Yes. I passed the exam last July. As a developer cloud environment is unevitable, and more knowledge about it promises more efficiency in both production and costs. I guess whole experience of brief reading every AWS service helped me understanding the philosophy of cloud computing and become a part of it.

Created Dedicated CDN manually with lsync and proxy configuration with nginx

Few customers got boomed and traffic tripled every day (Like a question from Associate exam…). Their happy scream became a certain worry that their server won’t hold it for long time. I built servers who receive image data with lsync, and allowed web access to serve as CDN. DNS routed URL allowed nginx to rewrite its url from origin to CDN server.

Built highly available architectures with Load Balancer (L4 & L7) in AWS, Azure, GCP, and other local cloud services

Same problems but different approaches were taken. It was quite a challenge to face both physical load balancers and Cloud load balancing applications, but after all made it with no big issue.

Contributing core algorithms which allows Web Server to deliver fastly-loaded websites

During last 3 months my main task was to develop algorithms to deal with common automation issues in a newer KUSANAGI. And most of them were struggles with regular expression, which was one of my weakness. I wouldn’t say that I got it now, but at least I’m confident to use regular expression to cherry-pick information from HTML like how cheerio does.

What I’ve wanted

I wish I could have done these things, but unfortunately these are what I couldn’t manage through.

Artificial Intelligence approaches in algorithms’ decision making

Our new software has lots of decision-making process that requires an artificial criterion. From the beginning we set those criteria by our hands, and wanted to let AI to decide which one to use; for example, to clusterize similar websites we used DBSCAN method but it was very partial in a whole project.

Python refactoring cases and newer approaches like PyTorch

As most of KUSANAGI was written in shell scripts, we wanted to refactorize to modern language such as Python or Node.js. First reason was the urging request of portable Docker images, and second was the lack of API Access to KUSANAGI control panel (which is a disgusting job for shell scripts).

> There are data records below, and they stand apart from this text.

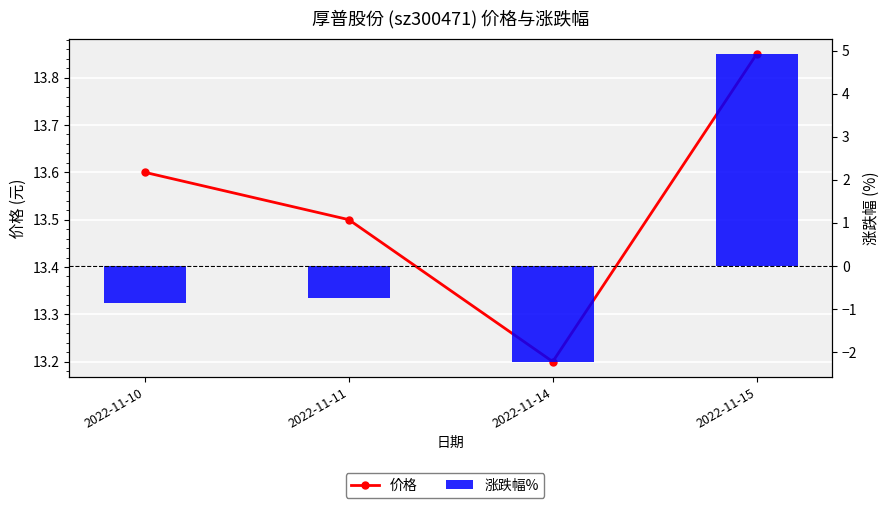

What is the minimum value shown in the chart?

-2.2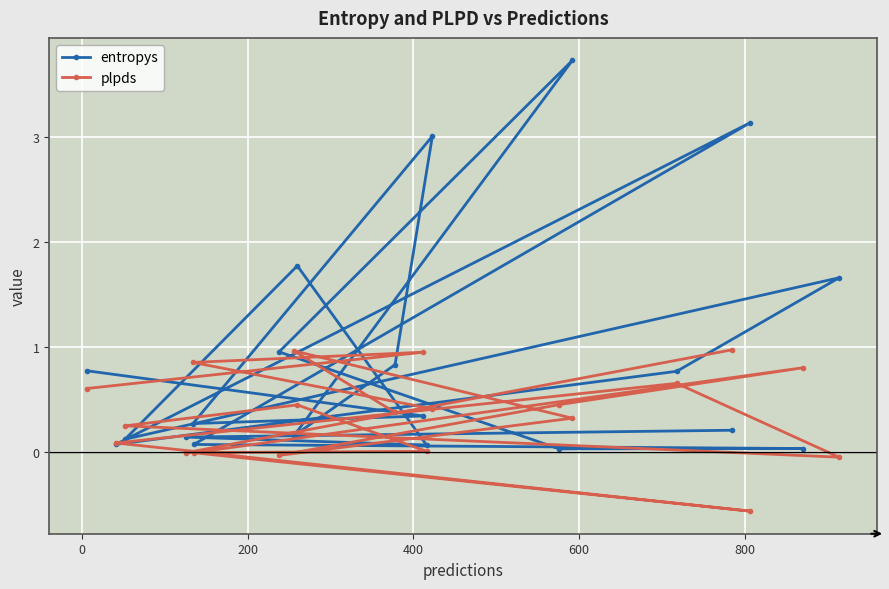

What is the value of the entropys point at the 18th from the left?

3.1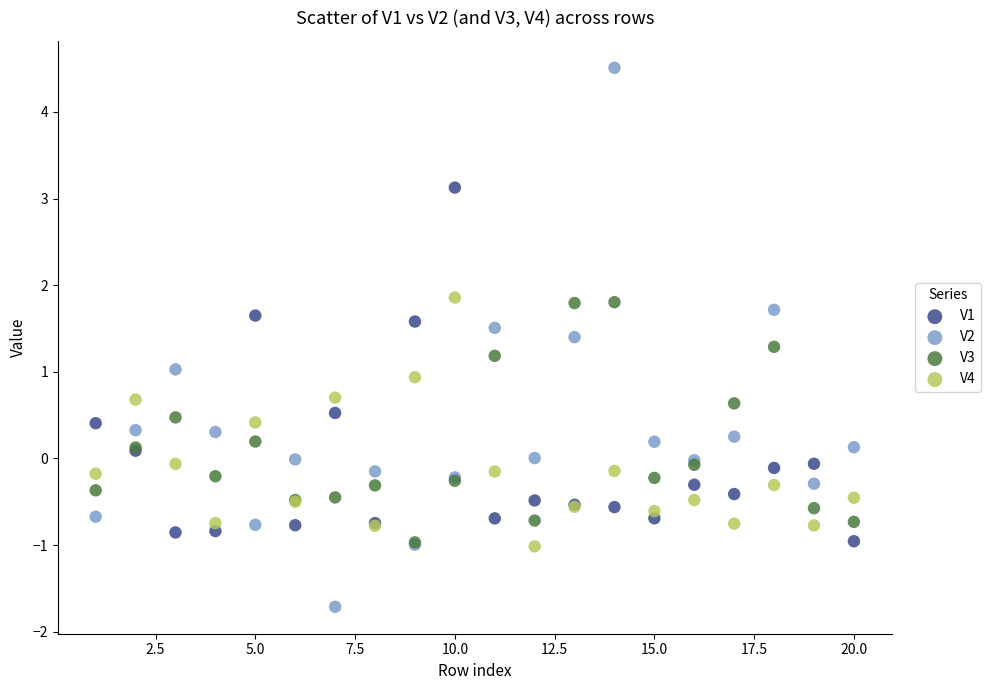

Which series contains the highest Y value?

V2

PyTorch was one of those libraries that I was keen on, but I just admired it from distance during whole year. As I learned Lua this year, maybe I can go directly to torch itself.

React and another Front Web Development

My last job with JavaScript framework was in 2014, with famous AngularJS. Since then, I saw how trends were moving from older to newer frameworks, but had no opportunity to use them in field. Next year I may have an opportunity to build a control panel, and use React to get used to it.

Deeper understanding of Cluster and Parallel computing

As I mentioned earlier, I barely have a theoretical idea of what parallel computing and multithreads are. I wish I could have done more things related with, but not big chances. Next year I might face parallel processing challenges with Node.js (even though its basic is single core threading) and cluster, but still have to study more.

A complete reading of ‘Operating System Concepts’

As a developer, I meet with different OS everyday. To re-visit what I’ve learned with Information Processing cources, I wanted to read The Dinosaur book again and get a clue from it. Due to my laziness I couldn’t but still this is a way to go.

AWS Certified Solutions Architect Professional

AWS SA Professional is next level challenge, as it requires lots of knowledge and flexible approaches with Cloud computing theory. But from the experience with SA Associate and what I’ve learned, I believe this exam will help me to get me on a next level.

AWS Certified Developers Associate

Lately I discovered how efficiency in team-level trains developer much faster. We’re in a verge of introducing new tools such as Azure and AWS DevOps, so I found this exam as a good eye-opening introduction for Cloud developing environment.


Closing

It took few hours to summarize it but worthy enough. I wish I could get better next year and share my thoughts more often, as I’m pretty sure that I’ve forgotten a lot of things that I’ve done this year.